[[ Input for this task, beginning ]]

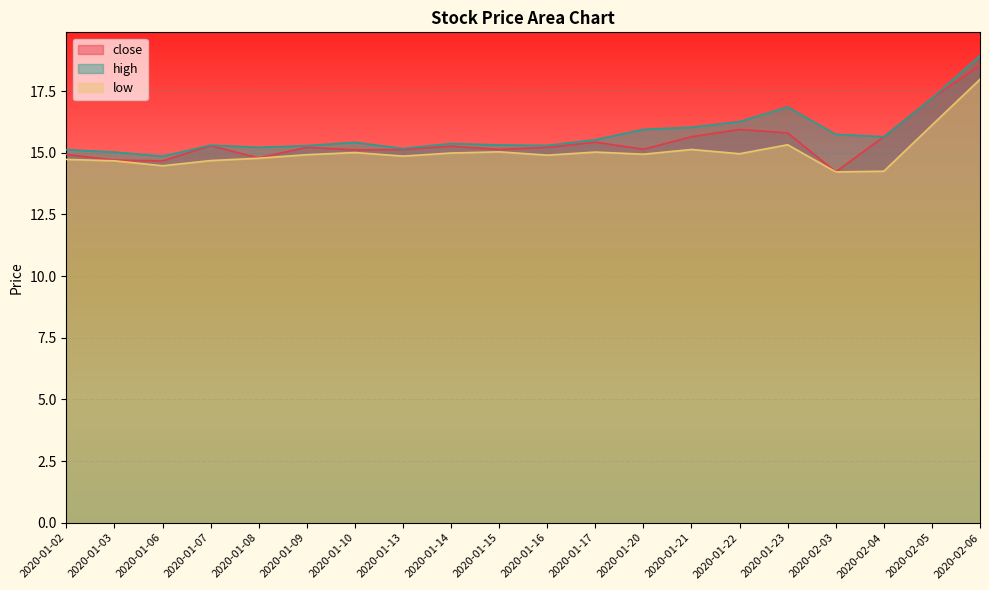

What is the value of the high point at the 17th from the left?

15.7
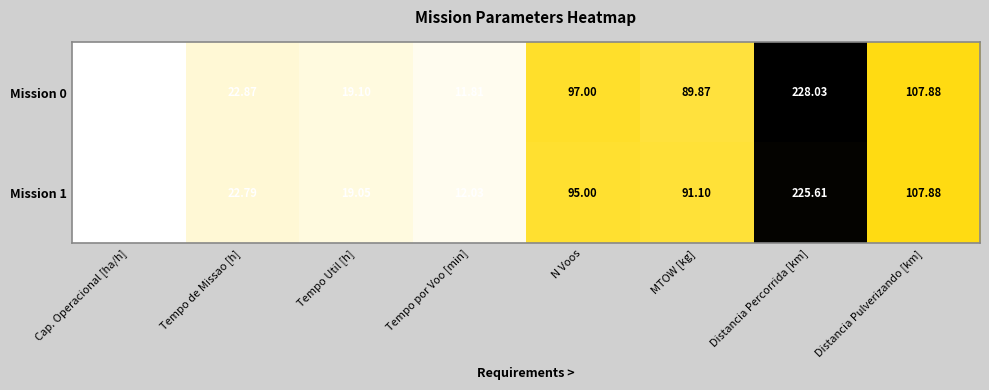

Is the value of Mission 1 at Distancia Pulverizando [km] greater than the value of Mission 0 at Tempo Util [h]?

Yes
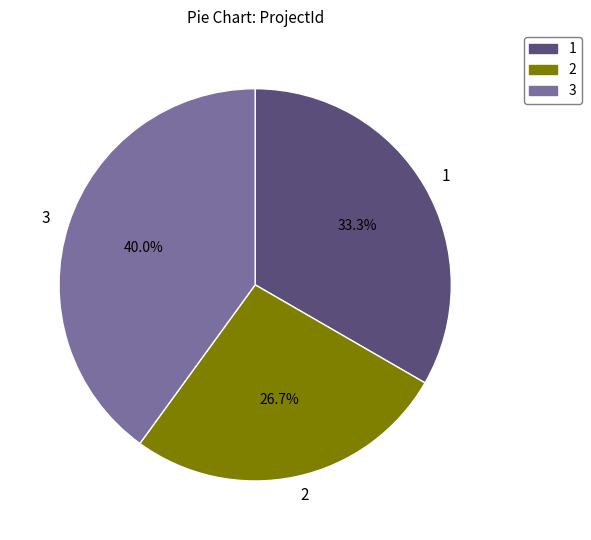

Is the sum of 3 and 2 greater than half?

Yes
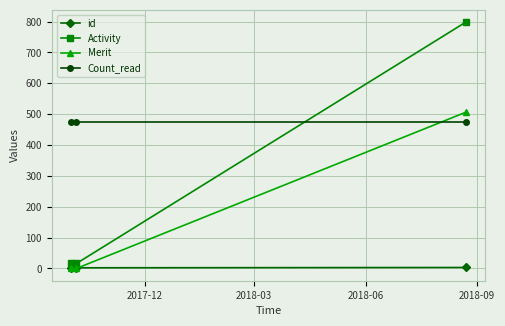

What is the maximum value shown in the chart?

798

[[ Input for this task, end ]]

* [Try it]:
Please retype all of the data above word for word, leaving out the pictures.

* [Exercise response]:
What is the value of the high point at the 17th from the left?

15.7

Is the value of Mission 1 at Distancia Pulverizando [km] greater than the value of Mission 0 at Tempo Util [h]?

Yes

Is the sum of 3 and 2 greater than half?

Yes

What is the maximum value shown in the chart?

798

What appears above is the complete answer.